*Podany fragment*
"""
Do gabinetu na rehabilitację trafił zawodnik piłki nożnej jednego z klubów z okolicy Bielska-Białej. W lutym podczas treningu naciągnął więzadło poboczne przyśrodkowe (Medial Collateral Ligament – MCL) w prawej kończynie dolnej. Jest to bardzo częsta kontuzja u piłkarzy. Od lekarza dostał zalecenia, aby odciążać kontuzjowaną nogę i poruszać się przez kilkanaście dni o kulach. Postępowanie takie jest jednak sprzeczne z obecnie panującą wiedzą na temat leczenia urazów tkanek miękkich. Po kontuzji wiele mówiło się do tej pory o tym, aby trzymać się zasady RICE (Rest Ice Compression Elevation), ewentualnie drobnej modyfikacji czyli PRICE (Protection Rest Ice Compression Elevation).
"""
*Dostarczone pozycje*
"""
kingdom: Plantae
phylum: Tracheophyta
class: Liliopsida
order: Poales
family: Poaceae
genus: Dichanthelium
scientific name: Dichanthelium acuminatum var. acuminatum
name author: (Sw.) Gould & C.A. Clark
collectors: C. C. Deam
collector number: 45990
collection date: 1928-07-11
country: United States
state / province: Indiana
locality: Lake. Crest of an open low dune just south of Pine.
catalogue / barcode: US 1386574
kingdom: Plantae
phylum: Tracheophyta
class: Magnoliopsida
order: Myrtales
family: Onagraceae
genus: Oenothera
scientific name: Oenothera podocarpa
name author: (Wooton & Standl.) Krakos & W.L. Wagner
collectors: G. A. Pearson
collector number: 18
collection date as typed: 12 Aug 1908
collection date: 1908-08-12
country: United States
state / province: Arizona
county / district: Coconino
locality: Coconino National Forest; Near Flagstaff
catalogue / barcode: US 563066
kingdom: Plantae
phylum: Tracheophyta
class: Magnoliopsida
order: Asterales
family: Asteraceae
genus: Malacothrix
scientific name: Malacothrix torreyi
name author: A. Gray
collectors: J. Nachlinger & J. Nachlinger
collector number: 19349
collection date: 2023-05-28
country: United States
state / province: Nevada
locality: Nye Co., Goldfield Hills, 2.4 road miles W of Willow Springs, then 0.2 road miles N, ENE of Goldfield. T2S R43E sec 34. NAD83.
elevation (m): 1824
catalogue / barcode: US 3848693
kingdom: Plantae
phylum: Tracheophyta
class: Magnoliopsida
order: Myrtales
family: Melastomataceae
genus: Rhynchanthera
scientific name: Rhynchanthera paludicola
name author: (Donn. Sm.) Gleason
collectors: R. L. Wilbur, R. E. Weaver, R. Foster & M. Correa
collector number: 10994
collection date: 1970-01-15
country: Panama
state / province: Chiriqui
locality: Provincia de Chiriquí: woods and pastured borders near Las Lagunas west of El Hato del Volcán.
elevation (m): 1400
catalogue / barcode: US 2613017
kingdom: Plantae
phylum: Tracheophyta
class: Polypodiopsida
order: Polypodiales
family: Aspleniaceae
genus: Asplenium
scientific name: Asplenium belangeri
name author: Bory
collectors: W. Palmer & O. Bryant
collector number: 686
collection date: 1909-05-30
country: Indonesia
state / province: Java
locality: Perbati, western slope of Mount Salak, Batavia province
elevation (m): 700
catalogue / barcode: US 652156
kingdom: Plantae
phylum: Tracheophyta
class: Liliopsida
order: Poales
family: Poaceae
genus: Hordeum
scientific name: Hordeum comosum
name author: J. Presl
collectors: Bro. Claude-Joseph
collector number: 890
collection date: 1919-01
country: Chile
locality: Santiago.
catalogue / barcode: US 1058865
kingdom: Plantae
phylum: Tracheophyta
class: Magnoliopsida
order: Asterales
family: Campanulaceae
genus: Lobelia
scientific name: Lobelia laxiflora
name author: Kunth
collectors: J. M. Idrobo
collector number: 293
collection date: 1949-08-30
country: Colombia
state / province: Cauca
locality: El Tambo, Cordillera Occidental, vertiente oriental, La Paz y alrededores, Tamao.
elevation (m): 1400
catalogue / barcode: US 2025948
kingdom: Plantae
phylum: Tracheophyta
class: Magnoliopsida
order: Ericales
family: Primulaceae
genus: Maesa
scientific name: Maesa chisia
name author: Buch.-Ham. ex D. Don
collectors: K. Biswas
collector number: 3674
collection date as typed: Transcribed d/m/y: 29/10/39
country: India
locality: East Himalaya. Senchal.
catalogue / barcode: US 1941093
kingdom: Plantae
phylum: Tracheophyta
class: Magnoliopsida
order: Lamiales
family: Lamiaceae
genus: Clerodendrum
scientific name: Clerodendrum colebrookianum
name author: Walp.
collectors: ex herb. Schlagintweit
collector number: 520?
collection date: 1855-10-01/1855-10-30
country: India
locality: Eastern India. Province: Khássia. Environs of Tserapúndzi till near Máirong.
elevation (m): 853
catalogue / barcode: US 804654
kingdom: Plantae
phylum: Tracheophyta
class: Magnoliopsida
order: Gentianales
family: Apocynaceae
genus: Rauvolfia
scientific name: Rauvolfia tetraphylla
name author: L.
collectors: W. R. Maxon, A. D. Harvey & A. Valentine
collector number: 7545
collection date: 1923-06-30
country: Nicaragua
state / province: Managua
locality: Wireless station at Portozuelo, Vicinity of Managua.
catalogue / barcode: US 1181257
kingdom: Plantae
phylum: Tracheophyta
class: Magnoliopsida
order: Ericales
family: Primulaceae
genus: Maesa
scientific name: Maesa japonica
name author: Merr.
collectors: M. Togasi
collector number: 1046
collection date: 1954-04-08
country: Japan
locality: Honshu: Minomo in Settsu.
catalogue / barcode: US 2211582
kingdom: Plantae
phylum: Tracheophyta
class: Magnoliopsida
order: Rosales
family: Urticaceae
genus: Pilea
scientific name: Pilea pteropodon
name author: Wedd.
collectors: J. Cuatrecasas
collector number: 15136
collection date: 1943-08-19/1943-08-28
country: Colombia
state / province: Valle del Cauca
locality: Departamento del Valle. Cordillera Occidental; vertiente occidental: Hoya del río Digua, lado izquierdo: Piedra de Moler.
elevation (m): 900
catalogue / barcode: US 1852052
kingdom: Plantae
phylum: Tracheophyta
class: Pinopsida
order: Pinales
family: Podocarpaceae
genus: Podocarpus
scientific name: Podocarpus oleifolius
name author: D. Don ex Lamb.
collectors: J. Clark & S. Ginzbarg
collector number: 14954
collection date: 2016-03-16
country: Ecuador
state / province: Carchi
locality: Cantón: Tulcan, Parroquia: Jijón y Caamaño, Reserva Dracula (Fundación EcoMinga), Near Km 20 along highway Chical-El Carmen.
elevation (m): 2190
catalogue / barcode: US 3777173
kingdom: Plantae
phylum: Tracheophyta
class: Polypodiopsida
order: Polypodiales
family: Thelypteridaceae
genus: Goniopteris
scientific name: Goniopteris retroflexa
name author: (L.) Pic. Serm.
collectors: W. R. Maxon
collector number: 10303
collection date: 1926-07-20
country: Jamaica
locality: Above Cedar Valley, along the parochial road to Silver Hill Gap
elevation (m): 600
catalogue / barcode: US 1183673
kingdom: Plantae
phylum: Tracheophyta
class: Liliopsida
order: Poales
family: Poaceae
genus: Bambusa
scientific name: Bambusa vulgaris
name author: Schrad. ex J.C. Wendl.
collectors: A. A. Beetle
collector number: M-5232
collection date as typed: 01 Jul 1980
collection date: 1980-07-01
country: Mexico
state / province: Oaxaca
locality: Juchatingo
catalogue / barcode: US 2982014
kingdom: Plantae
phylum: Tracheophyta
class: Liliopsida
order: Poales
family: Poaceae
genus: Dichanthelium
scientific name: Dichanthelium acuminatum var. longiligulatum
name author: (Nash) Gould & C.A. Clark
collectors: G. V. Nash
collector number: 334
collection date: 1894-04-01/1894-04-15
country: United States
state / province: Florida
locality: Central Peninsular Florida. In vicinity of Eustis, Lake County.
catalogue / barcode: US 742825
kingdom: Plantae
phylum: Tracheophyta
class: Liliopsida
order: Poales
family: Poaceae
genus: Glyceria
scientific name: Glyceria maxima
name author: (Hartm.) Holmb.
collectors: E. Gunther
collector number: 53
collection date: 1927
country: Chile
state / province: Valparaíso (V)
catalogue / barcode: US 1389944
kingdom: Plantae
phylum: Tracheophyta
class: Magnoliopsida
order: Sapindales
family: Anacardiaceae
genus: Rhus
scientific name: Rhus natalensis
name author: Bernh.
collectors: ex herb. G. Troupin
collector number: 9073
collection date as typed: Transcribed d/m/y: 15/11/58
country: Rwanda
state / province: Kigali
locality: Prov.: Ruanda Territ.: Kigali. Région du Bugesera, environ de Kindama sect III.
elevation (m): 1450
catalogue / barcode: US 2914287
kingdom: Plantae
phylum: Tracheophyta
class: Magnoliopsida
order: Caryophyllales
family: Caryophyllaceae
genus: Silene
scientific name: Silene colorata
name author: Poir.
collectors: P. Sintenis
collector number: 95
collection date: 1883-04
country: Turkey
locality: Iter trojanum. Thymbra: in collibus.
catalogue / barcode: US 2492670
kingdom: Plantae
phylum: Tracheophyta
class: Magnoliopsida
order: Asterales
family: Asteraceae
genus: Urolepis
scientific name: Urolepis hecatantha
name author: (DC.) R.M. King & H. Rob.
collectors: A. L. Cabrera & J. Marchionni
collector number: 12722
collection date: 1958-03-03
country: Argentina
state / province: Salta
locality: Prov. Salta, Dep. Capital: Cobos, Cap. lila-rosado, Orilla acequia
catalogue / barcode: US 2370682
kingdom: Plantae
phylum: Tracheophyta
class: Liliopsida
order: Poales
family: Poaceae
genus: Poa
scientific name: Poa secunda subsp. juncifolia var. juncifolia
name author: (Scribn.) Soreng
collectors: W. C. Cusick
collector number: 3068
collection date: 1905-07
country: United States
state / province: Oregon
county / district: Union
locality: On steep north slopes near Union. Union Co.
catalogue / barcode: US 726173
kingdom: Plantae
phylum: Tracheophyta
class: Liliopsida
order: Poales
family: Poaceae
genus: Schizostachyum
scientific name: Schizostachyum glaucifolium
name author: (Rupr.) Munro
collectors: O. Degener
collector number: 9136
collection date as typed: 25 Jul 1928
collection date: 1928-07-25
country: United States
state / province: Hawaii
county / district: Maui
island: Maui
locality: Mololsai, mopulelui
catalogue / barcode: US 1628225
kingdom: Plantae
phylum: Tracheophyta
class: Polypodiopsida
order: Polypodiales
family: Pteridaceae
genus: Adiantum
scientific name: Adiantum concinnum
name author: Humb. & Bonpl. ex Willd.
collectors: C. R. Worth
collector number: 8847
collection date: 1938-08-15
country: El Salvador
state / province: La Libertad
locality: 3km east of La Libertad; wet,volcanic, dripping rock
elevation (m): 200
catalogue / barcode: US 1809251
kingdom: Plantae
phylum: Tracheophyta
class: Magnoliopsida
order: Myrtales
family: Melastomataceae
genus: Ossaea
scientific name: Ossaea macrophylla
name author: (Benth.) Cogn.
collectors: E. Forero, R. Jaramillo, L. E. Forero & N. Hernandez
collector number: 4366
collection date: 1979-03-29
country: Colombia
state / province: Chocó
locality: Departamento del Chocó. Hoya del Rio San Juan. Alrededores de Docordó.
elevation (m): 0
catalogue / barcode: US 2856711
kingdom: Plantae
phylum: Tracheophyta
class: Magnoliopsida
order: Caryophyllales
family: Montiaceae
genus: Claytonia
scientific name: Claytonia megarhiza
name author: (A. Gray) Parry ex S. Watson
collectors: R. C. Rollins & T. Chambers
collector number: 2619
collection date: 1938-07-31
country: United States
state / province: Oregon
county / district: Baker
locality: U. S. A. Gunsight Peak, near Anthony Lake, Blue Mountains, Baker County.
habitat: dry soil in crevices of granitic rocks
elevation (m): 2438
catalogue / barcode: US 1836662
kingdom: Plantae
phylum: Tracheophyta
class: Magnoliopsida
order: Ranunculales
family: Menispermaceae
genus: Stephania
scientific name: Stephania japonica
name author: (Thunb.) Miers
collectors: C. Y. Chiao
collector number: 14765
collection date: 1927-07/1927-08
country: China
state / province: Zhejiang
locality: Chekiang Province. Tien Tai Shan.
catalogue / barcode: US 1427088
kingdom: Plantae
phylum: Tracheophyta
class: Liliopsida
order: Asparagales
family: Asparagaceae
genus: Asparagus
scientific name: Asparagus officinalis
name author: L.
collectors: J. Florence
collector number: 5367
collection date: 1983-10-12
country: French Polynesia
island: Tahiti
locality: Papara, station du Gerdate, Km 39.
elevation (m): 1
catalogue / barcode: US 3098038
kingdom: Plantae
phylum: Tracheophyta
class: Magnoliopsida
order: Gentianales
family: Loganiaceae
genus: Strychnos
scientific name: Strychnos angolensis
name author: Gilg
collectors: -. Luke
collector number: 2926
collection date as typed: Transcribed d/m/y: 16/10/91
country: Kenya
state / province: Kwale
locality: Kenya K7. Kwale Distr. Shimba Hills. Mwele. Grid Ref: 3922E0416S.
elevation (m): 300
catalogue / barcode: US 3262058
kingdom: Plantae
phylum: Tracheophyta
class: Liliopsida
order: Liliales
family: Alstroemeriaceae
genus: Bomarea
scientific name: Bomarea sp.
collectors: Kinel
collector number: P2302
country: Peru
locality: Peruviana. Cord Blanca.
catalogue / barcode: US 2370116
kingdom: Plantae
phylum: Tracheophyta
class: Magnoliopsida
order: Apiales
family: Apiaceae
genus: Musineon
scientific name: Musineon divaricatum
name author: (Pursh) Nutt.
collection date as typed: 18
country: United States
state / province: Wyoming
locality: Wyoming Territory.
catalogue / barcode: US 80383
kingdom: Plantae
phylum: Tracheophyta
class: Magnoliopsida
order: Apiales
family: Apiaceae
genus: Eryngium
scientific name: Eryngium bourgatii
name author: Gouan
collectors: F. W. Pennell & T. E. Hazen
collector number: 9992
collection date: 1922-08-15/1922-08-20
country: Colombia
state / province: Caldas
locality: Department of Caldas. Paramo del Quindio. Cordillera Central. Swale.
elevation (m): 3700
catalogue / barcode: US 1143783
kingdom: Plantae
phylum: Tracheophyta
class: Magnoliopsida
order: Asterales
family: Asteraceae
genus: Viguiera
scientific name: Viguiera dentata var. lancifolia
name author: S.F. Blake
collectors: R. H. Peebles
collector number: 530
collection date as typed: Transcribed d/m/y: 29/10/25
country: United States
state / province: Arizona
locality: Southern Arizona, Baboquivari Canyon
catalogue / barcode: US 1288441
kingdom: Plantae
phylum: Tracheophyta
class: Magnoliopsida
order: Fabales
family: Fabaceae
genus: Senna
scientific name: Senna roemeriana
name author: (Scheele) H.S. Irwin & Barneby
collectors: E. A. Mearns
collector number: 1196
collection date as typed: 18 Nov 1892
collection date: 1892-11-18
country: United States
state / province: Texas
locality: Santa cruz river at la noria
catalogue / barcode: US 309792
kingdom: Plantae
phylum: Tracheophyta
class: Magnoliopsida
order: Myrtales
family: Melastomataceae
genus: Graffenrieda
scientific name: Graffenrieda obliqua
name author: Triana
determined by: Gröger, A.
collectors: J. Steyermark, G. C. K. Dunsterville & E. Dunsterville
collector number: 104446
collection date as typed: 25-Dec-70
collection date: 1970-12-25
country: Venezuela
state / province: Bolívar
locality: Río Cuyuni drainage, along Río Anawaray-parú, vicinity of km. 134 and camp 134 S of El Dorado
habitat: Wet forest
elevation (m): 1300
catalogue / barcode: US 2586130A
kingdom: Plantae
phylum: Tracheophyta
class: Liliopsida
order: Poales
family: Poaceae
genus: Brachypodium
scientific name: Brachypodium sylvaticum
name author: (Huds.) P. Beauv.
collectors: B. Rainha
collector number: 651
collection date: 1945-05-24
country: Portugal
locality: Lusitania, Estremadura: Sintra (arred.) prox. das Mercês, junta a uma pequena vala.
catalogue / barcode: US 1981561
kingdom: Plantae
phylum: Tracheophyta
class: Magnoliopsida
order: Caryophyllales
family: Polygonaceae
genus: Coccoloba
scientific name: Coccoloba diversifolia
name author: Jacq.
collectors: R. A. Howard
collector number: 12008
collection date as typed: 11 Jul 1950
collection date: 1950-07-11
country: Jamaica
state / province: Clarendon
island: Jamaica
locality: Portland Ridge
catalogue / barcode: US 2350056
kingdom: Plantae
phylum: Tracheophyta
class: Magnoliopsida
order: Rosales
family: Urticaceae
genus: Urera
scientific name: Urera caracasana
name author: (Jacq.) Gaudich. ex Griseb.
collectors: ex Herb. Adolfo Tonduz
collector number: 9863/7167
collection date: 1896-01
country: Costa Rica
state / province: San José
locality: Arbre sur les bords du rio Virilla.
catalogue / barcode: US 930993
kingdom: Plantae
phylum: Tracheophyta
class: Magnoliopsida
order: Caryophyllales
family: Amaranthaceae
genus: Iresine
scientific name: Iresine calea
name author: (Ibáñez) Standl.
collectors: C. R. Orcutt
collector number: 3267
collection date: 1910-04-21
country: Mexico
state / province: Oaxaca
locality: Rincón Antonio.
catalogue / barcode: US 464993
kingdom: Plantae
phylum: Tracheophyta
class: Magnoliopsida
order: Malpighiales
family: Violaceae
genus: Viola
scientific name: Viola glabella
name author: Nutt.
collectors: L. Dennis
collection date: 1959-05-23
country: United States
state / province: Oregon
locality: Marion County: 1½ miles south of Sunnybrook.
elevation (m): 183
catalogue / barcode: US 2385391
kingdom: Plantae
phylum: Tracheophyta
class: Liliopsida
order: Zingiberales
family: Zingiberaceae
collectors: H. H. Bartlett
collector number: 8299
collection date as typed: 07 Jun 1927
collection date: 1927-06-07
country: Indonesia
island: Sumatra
"""
*Zadanie do wykonania*
Powtórz dosłownie część fragmentu o kontuzji piłkarza, od słów „Do gabinetu na” do słów „Ice Compression Elevation).”, łącznie z nimi. Pozycje pochodzą z innego źródła niż fragment.

*Odpowiedź*
Do gabinetu na rehabilitację trafił zawodnik piłki nożnej jednego z klubów z okolicy Bielska-Białej. W lutym podczas treningu naciągnął więzadło poboczne przyśrodkowe (Medial Collateral Ligament – MCL) w prawej kończynie dolnej. Jest to bardzo częsta kontuzja u piłkarzy. Od lekarza dostał zalecenia, aby odciążać kontuzjowaną nogę i poruszać się przez kilkanaście dni o kulach. Postępowanie takie jest jednak sprzeczne z obecnie panującą wiedzą na temat leczenia urazów tkanek miękkich. Po kontuzji wiele mówiło się do tej pory o tym, aby trzymać się zasady RICE (Rest Ice Compression Elevation), ewentualnie drobnej modyfikacji czyli PRICE (Protection Rest Ice Compression Elevation).